Research Paper Volume 9, Issue 11 pp 2376—2396
An expression screen for aged-dependent microRNAs identifies miR-30a as a key regulator of aging features in human epidermis
- 1 Laboratory of Tissue Biology and Therapeutic Engineering, CNRS UMR5305, University Claude Bernard Lyon I, F69367 Lyon, France
- 2 LabSkin Creations, F69003 Lyon, France
- 3 Banque de Tissus et Cellules, Hospices Civiles de Lyon, F69003 Lyon, France
received: July 7, 2017 ; accepted: November 11, 2017 ; published: November 19, 2017 ;https://doi.org/10.18632/aging.101326
How to Cite
Copyright: Muther et al. This is an open‐access article distributed under the terms of the Creative Commons Attribution License (CC BY 3.0), which permits unrestricted use, distribution, and reproduction in any medium, provided the original author and source are credited.
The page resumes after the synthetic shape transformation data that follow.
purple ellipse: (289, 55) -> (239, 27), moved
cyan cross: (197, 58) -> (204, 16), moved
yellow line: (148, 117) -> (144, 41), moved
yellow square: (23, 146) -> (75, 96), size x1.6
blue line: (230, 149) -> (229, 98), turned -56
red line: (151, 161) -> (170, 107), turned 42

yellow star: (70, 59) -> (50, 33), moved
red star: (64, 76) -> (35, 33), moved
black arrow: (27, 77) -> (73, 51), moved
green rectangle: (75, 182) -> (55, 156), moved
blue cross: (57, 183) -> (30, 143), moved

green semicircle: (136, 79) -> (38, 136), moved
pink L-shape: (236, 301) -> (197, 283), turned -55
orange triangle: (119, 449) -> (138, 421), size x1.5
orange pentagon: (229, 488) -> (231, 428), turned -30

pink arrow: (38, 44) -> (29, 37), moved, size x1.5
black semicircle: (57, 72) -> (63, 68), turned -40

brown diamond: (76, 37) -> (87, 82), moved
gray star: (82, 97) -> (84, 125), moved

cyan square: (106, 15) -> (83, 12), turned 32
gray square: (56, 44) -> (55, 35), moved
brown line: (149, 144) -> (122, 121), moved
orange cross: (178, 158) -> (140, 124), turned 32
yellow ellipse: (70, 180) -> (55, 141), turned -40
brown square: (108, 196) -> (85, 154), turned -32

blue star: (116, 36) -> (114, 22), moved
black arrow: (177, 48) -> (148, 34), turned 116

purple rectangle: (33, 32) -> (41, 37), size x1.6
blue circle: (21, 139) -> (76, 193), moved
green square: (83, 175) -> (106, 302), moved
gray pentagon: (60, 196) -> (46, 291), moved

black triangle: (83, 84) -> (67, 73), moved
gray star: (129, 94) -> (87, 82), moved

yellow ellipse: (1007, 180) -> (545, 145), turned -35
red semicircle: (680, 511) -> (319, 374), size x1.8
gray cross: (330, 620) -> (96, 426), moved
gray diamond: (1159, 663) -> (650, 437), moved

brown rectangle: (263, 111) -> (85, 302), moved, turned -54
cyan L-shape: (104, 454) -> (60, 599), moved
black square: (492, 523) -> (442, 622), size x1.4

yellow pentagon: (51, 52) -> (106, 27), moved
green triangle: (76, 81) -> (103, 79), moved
The mechanisms affecting epidermal homeostasis during aging remain poorly understood. To identify age-related microRNAs, a class of non-coding RNAs known to play a key role in the regulation of epidermal homeostasis, an exhaustive miRNA expression screen was performed in human keratinocytes from young or elderly subjects. Many microRNAs modulated by aging were identified, including miR-30a, in which both strands were overexpressed in aged cells and epidermal tissue. Stable MiR-30a over-expression strongly impaired epidermal differentiation, inducing severe barrier function defects in an organotypic culture model. A significant increase was also observed in the level of apoptotic cells in epidermis over-expressing miR-30a. Several gene targets of miR-30a were identified in keratinocytes, including LOX (encoding lysyl oxidase, a regulator of the proliferation/differentiation balance of keratinocytes), IDH1 (encoding isocitrate dehydrogenase, an enzyme of cellular metabolism) and AVEN (encoding a caspase inhibitor). Direct regulation of LOX, IDH1 and AVEN by miR-30a was confirmed in human keratinocytes. They were, moreover, observed to be repressed in aged skin, suggesting a possible link between miR-30a induction and skin-aging phenotype. This study revealed a new miRNA actor and deciphered new molecular mechanisms to explain certain alterations observed in epidermis during aging and especially those concerning keratinocyte differentiation and apoptosis.
UV (Ultra Violet): QPCR (Quantitative Polymerase Chain Reaction), SE (Skin Equivalent), RE (Reconstructed epidermis), HES (Hematoxylin Eosin Saffron), MRE (MicroRNA Responding Element), TEWL (Trans-Epidermal Water Loss), MOI (Multiplicity Of Infection), SD (Standard Deviation), HPK (Human Primary Keratinocytes).